WORK TASK 1: Copy out the listing's lines, starting at the first line of the listing and stopping after the line that contains "en espacios virtuales, caracterizados", and omit the pictures from your answer.
WORK TASK 2: Write the next part of the passage on weakly supervised segmentation with learnable prompts, picking up after its final sentence.

DOCUMENT PASSAGE:
We further address limitations like overfitting on seen classes and large computational requirements reported by existing prompt-based learning methods [19, 20]. We employ batch aggregate (mean) image features to make learnable prompts image-aware, while maintaining low computational requirements. The learned prompts avoid overfitting on seen classes and generalise well to novel classes without aid from external datasets or fine-tuning. An overview of our proposed prompt learning approach is shown in Figure 2. In summary, our contributions are fourfold:
We propose a model to perform WZSS, WFSS and Cross-dataset segmentation in a unified manner in an inductive setting. To the best of our knowledge, we are the first to tackle these challenging yet impactful problems together that avoid fine-tuning and the use of external datasets with a frozen vision-language model (CLIP [21]).
- 2.
We propose an optimal pipeline that decouples the WZSS and WFSS problems into WSS and ZSS. This facilitates the optimization of WSS, mask proposal generation, and vision-language models, separately.
- 3.
We propose a novel mean instance aware prompt learning method that makes prompts more generalizable and less prone to overfitting while scaling the prompt learning stage to larger batch sizes and improving its computation speed.
- 4.
We perform extensive experiments on widely used PASCAL VOC and COCO datasets for WZSS and WFSS, beating previous weakly supervised baselines by large margins and obtaining results competitive with methods using strong supervision. We benchmark Cross-dataset segmentation by training with image-level labels of the COCO dataset and testing on novel classes of PASCAL VOC.

GIVEN RECORDS:
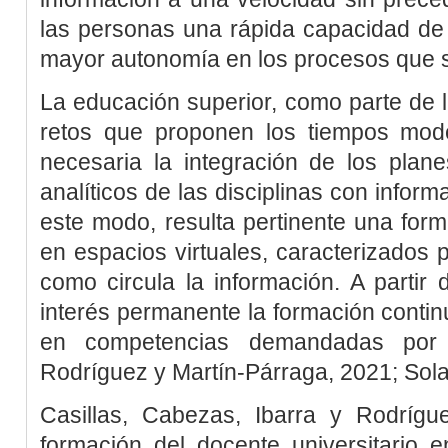
las personas una rápida capacidad de
mayor autonomía en los procesos que so
La educación superior, como parte de 
retos que proponen los tiempos mod
necesaria la integración de los plan
analíticos de las disciplinas con inform
este modo, resulta pertinente una for
en espacios virtuales, caracterizados 
como circula la información. A partir 
interés permanente la formación continu
en competencias demandadas por l
Rodríguez y Martín-Párraga, 2021
;
Sol
Casillas, Cabezas, Ibarra y Rodrígu
formación del docente universitario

RESPONSE AREA 1:
las personas una rápida capacidad de
mayor autonomía en los procesos que so
La educación superior, como parte de 
retos que proponen los tiempos mod
necesaria la integración de los plan
analíticos de las disciplinas con inform
este modo, resulta pertinente una for
en espacios virtuales, caracterizados 

RESPONSE AREA 2:
2 Related Work
2.1 Zero-Shot Segmentation
Existing zero-shot methods are broadly generative or discriminative, some of which further incorporate self-training to capture latent features of novel classes. Generative methods include ZS3Net [3] which trains a generator to generate synthetic features for unseen classes that are used along with real features of seen classes to train the classifier head, and CagNet [22] where-in feature generation is guided by contextual-information present in the image. Discriminative methods like SPNET [23] and LSeg [5] map the pixel-level features of an image with the word embeddings of its class obtained from pre-trained word encoders such as word2vec [24] or fastText [25]. STRICT [26] employs SPNET as a pseudo-label generator coupled with consistency regularization to improve Zero-Shot performance. Recent methods such as ZegFormer [4] and SimSeg [1] first learn to generate class-agnostic mask proposals using MaskFormer [27], and then classify proposal regions using knowledge of pre-trained vision-language models such as CLIP [21]. ZegCLIP [28] proposes a one-stage approach that directly extends CLIP’s zero-shot prediction capability from image to pixel level.
2.2 Weakly Supervised Segmentation
Weakly Supervised Segmentation methods deal with the practical setting of generating segmentation masks with models trained with weak forms of supervision such as bounding-box [29, 30, 31], scribbles [32, 33, 34], points [35] and image-level labels. Here we focus on WSS methods using image-level labels only. A commonly used strategy is to train a classifier and then use Class Activation Maps (CAMs) to obtain pixel-level pseudo labels. Some recent methods try to expand the initial seed regions highlighted by CAMs via adversarial erasing [36, 37, 38], region growing [39, 40, 41], random-walk [33, 42, 43] and stochastic inference [44] to name a few. Some methods refine initially coarse attention maps by trying to maximize object region and minimise background coverage. These include EPS [18] which uses supervision of saliency-maps from off-the-shelf saliency detectors to guide learning and RSCM [45] which incorporates high-order feature-correlation and improves masks through seed recursion. CIAN [46] propagates pixel-wise affinity to pixels in the neighbourhood. RCA [17] maintains a memory bank for storing object features across the images in the dataset which serves as a support during pseudo-label generation. L2G [15] transfers features learned by local region-wise classifiers to a global classification network, thus capturing greater detail and obtaining higher-quality attention maps.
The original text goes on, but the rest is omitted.